In modern world, sovereignty has evolved; it is no longer just political; it is deeply economic


ISLAMABAD:

Every year on March 23, Pakistan commemorates the Lahore Resolution – a defining moment that set the course for the creation of a sovereign state. It was a vision rooted in dignity, self-determination, and the right to shape an independent future.

More than seven decades later, Pakistan Day must be more than remembrance. It must also be reflection. Because sovereignty today cannot be measured by flags and borders alone.

In the modern world, sovereignty has evolved. It is no longer just political; it is deeply economic. A country that cannot sustain its economy without external support, which repeatedly returns to institutions such as the International Monetary Fund, must confront a difficult question: how independent is its decision-making in practice?

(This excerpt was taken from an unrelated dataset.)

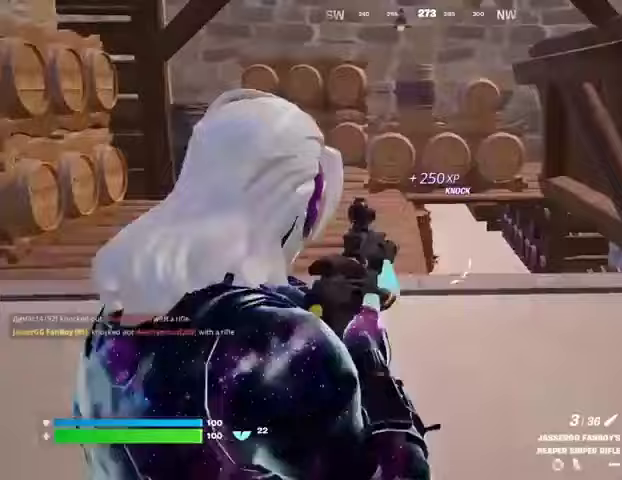
{"buttons": [], "left_stick": "up-right", "right_stick": "down-left", "events": [[333, "right_stick", "down-left"], [500, "L2", "up"]]}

Economic fragility narrows policy space, limits strategic options, and forces governments into short-term decisions that often come at the cost of long-term stability. Over time, it creates an illusion of sovereignty – where political independence exists, but economic autonomy does not.

Pakistan is not alone in having emerged from colonial rule. Many nations that gained independence in the mid-20th century began their journeys with similar or even weaker starting points.

Consider South Korea. In the 1950s, it was war-ravaged, resource-constrained, and heavily aid-dependent. Today, it is a global industrial and technological power. Malaysia transitioned from a commodity-based economy to a diversified manufacturing and services hub through consistent policy direction and export-led growth. Vietnam, once devastated by conflict, has emerged as a major export economy, integrating deeply into global supply chains.

These transformations were not accidental. They were the result of sustained policy discipline, institutional consistency, and a clear understanding that economic strength is the foundation of sovereignty.

Pakistan’s economic story, by contrast, is defined by repetition. Crisis leads to stabilisation. Stabilisation leads to temporary relief. Relief delays reform. And the cycle begins again. Export bases remain narrow. Productivity growth is slow. Fiscal pressures are constant. Policy direction often shifts with political transitions rather than long-term national priorities.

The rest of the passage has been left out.